• _Rendered chart images_:
====

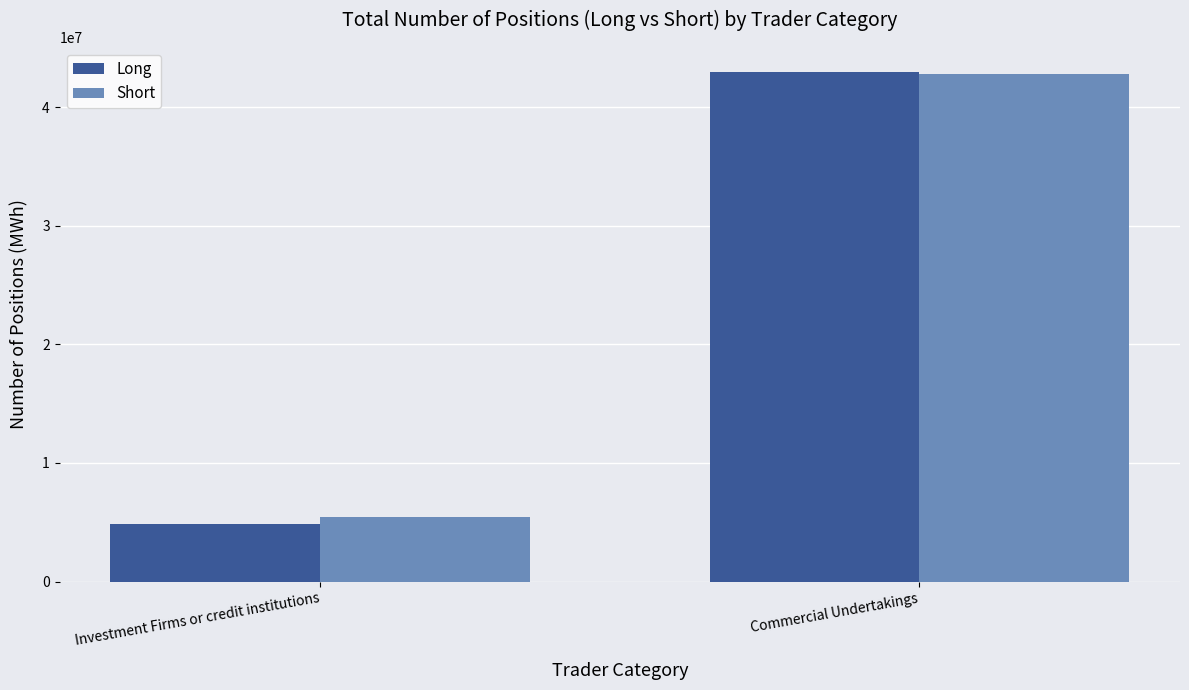

Are the bars grouped side by side (vs. stacked)?

Yes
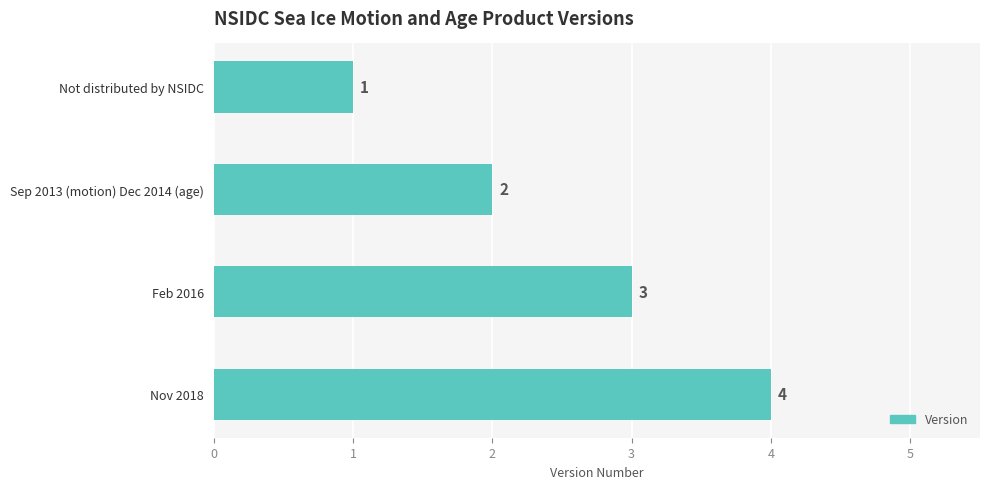

Where is the data nearest to the value 2?

Sep 2013 (motion) Dec 2014 (age)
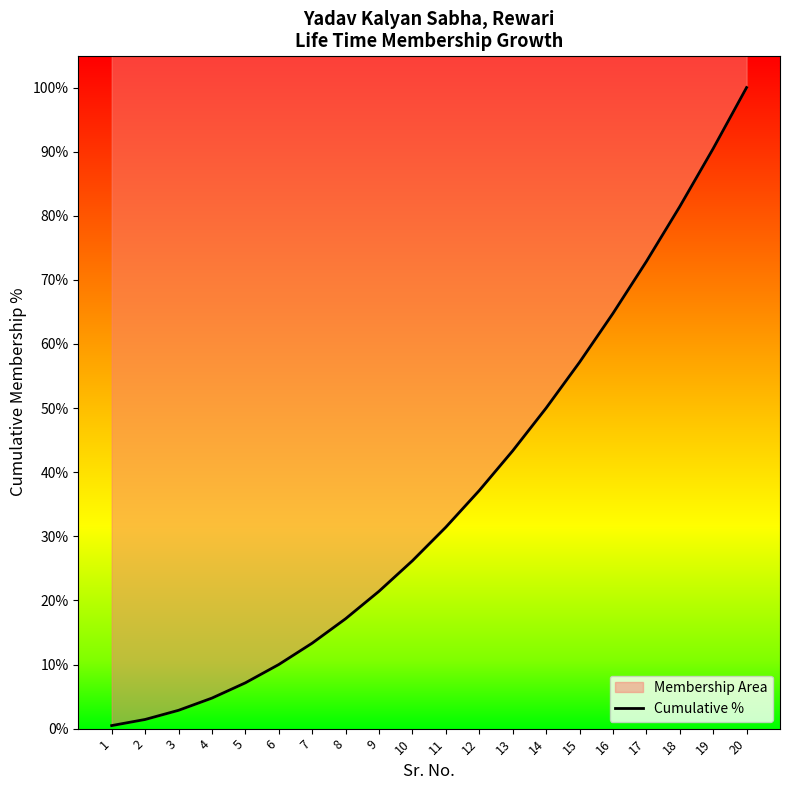

Which category has the highest value across all series?

20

====

• _EXERCISE_: Render the lines of the records above as a Markdown table with the columns "Row" and "Line", skipping blank lines and omitting the pictures.

• _RESULT OF THE TASK_:
| Row | Line |
|---|---|
| 1 | Are the bars grouped side by side (vs. stacked)? |
| 2 | Yes |
| 3 | Where is the data nearest to the value 2? |
| 4 | Sep 2013 (motion) Dec 2014 (age) |
| 5 | Which category has the highest value across all series? |
| 6 | 20 |